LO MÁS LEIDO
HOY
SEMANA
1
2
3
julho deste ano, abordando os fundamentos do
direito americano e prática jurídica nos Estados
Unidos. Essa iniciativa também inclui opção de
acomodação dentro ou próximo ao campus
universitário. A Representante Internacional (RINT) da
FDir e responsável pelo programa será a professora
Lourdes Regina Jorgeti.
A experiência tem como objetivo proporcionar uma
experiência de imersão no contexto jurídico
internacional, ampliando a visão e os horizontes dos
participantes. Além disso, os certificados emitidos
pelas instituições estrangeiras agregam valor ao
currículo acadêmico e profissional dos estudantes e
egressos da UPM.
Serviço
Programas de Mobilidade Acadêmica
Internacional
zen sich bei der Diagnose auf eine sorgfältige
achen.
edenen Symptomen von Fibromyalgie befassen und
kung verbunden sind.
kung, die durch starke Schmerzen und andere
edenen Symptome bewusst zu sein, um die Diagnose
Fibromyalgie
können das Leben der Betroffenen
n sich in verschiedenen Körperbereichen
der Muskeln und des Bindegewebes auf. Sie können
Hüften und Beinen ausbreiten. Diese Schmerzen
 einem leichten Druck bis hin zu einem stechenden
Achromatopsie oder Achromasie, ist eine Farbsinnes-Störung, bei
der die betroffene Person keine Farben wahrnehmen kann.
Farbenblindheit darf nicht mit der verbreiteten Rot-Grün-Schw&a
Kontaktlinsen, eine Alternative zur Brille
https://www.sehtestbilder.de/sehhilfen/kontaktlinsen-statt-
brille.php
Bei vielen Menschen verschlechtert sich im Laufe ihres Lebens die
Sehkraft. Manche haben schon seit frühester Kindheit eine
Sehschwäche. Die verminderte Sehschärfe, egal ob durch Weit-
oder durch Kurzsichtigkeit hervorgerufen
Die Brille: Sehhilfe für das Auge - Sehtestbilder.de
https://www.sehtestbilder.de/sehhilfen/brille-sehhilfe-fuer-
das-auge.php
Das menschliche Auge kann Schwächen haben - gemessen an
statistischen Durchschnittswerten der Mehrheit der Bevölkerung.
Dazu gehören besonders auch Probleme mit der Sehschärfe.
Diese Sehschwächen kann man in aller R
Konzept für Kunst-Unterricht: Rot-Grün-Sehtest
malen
* * * * * * *
*YOUR GOAL:* The required result is a verbatim copy of all the entries.

*WRITTEN RESPONSE:*
LO MÁS LEIDO
HOY
SEMANA
1
2
3
julho deste ano, abordando os fundamentos do
direito americano e prática jurídica nos Estados
Unidos. Essa iniciativa também inclui opção de
acomodação dentro ou próximo ao campus
universitário. A Representante Internacional (RINT) da
FDir e responsável pelo programa será a professora
Lourdes Regina Jorgeti.
A experiência tem como objetivo proporcionar uma
experiência de imersão no contexto jurídico
internacional, ampliando a visão e os horizontes dos
participantes. Além disso, os certificados emitidos
pelas instituições estrangeiras agregam valor ao
currículo acadêmico e profissional dos estudantes e
egressos da UPM.
Serviço
Programas de Mobilidade Acadêmica
Internacional
zen sich bei der Diagnose auf eine sorgfältige
achen.
edenen Symptomen von Fibromyalgie befassen und
kung verbunden sind.
kung, die durch starke Schmerzen und andere
edenen Symptome bewusst zu sein, um die Diagnose
Fibromyalgie
können das Leben der Betroffenen
n sich in verschiedenen Körperbereichen
der Muskeln und des Bindegewebes auf. Sie können
Hüften und Beinen ausbreiten. Diese Schmerzen
 einem leichten Druck bis hin zu einem stechenden
Achromatopsie oder Achromasie, ist eine Farbsinnes-Störung, bei
der die betroffene Person keine Farben wahrnehmen kann.
Farbenblindheit darf nicht mit der verbreiteten Rot-Grün-Schw&a
Kontaktlinsen, eine Alternative zur Brille
https://www.sehtestbilder.de/sehhilfen/kontaktlinsen-statt-
brille.php
Bei vielen Menschen verschlechtert sich im Laufe ihres Lebens die
Sehkraft. Manche haben schon seit frühester Kindheit eine
Sehschwäche. Die verminderte Sehschärfe, egal ob durch Weit-
oder durch Kurzsichtigkeit hervorgerufen
Die Brille: Sehhilfe für das Auge - Sehtestbilder.de
https://www.sehtestbilder.de/sehhilfen/brille-sehhilfe-fuer-
das-auge.php
Das menschliche Auge kann Schwächen haben - gemessen an
statistischen Durchschnittswerten der Mehrheit der Bevölkerung.
Dazu gehören besonders auch Probleme mit der Sehschärfe.
Diese Sehschwächen kann man in aller R
Konzept für Kunst-Unterricht: Rot-Grün-Sehtest
malen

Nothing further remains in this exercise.